Querying: For each document, the shingled text is hashed using MinHash to create a signature, and the LSH index is queried to find similar documents. Documents with similar MinHash signatures are considered potential duplicates.

Output: The code outputs a list of potential duplicate pairs of documents along with their corresponding rows in the original 'restaurant.data.csv' dataset.

### Required Libraries

This code imports several libraries that will be used in the project:

* pandas: a library for data manipulation and analysis
* datasketch: a library for probabilistic data structures such as MinHash and LSH
* re: a module for regular expression operations
* string: a module containing a collection of string constants and functions for string manipulation.

In [1]:
import pandas as pd
import datasketch as ds
import re
import string

### Reading the dataset

This code reads a CSV file named 'restaurant.data.csv' into a Pandas DataFrame called 'df'. The CSV file should be in the same directory as this notebook.

In [2]:
df = pd.read_csv('restaurant.data.csv')

In [3]:
df.head()

Unnamed: 0,name,addr,city,phone,type,class
0,arnie morton's of chicago,435 s. la cienega blv.,los angeles,310/246-1501,american,0
1,arnie morton's of chicago,435 s. la cienega blvd.,los angeles,310-246-1501,steakhouses,0
2,art's delicatessen,12224 ventura blvd.,studio city,818/762-1221,american,1
3,art's deli,12224 ventura blvd.,studio city,818-762-1221,delis,1
4,hotel bel-air,701 stone canyon rd.,bel air,310/472-1211,californian,2


### Drop any rows with missing data

This code removes all rows from the DataFrame df which contain at least one missing value (i.e. NaN). The inplace=True parameter ensures that the original DataFrame is modified instead of creating a new copy.

In [4]:
df.dropna(inplace=True)

In [5]:
df.reset_index(inplace = True, drop = True)

### Taking the copy of our dataset for later use. 

This line of code creates a copy of the original dataframe df and assigns it to a new variable old_df. The copy() method is used to create a new copy of the dataframe so that any changes made to old_df will not affect the original df.

In [6]:
old_df = df.copy()

### Combine columns into one text column

This code creates a new column in the dataframe called "Combined" by concatenating values from multiple columns of the dataframe: "name", "addr", "city", "phone", and "type". The resulting column will contain a combination of these values for each row of the dataframe, which will be used to identify similar documents.

In [7]:
df['Combined'] = df['name'] + df['addr']+ df['city'] + df['phone'] + df['type']

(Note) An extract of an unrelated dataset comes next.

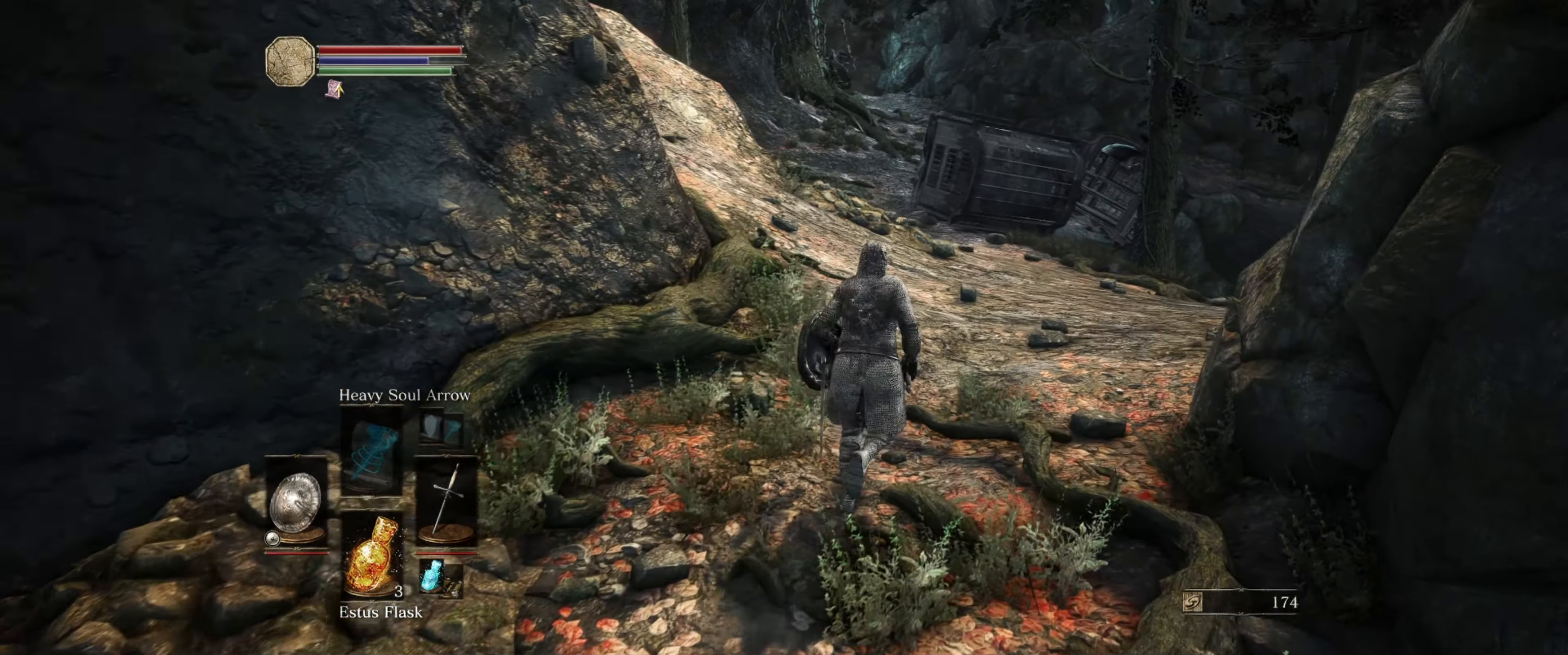
{"buttons": [], "left_stick": "up", "right_stick": "center", "events": [[334, "DPAD_RIGHT", "down"], [500, "DPAD_RIGHT", "up"]]}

### Function to preprocess the text

This code defines a function named preprocess that takes a string text as input and applies several text preprocessing techniques to it:

Converts the text to lowercase using the lower() method.
Removes all digits from the text using the re.sub() method and regular expressions.
Removes all punctuation from the text using the translate() method and the string.punctuation constant.
Removes leading and trailing whitespace from the text using the strip() method.
Removes stopwords (commonly used words that do not add much meaning to a text) from the text using a list of predefined stopwords and a list comprehension.
The processed text is then returned from the function.

In [8]:
def preprocess(text):
    # Convert to lowercase
    text = text.lower()
    
    # Remove numbers
    text = re.sub(r'\d', '', text)
    
    # Remove punctuation
    text = text.translate(str.maketrans('', '', string.punctuation))
    
    # Remove whitespace
    text = text.strip()
    
    # Remove stopwords
    stopwords = ['the', 'and', 'in', 'of', 'on', 'at', 'a', 'an']
    text = ' '.join([word for word in text.split() if word not in stopwords])
    
    return text

### Apply preprocessing to the Combined column

This line of code applies the preprocess() function to each value in the 'Combined' column of the df DataFrame using the apply() method. The preprocess() function performs several text preprocessing steps to clean the text data, such as converting the text to lowercase, removing numbers and punctuation, removing whitespace, and removing stop words. The resulting cleaned text is then stored back in the 'Combined' column of the DataFrame.

In [9]:
df['Combined'] = df['Combined'].apply(preprocess)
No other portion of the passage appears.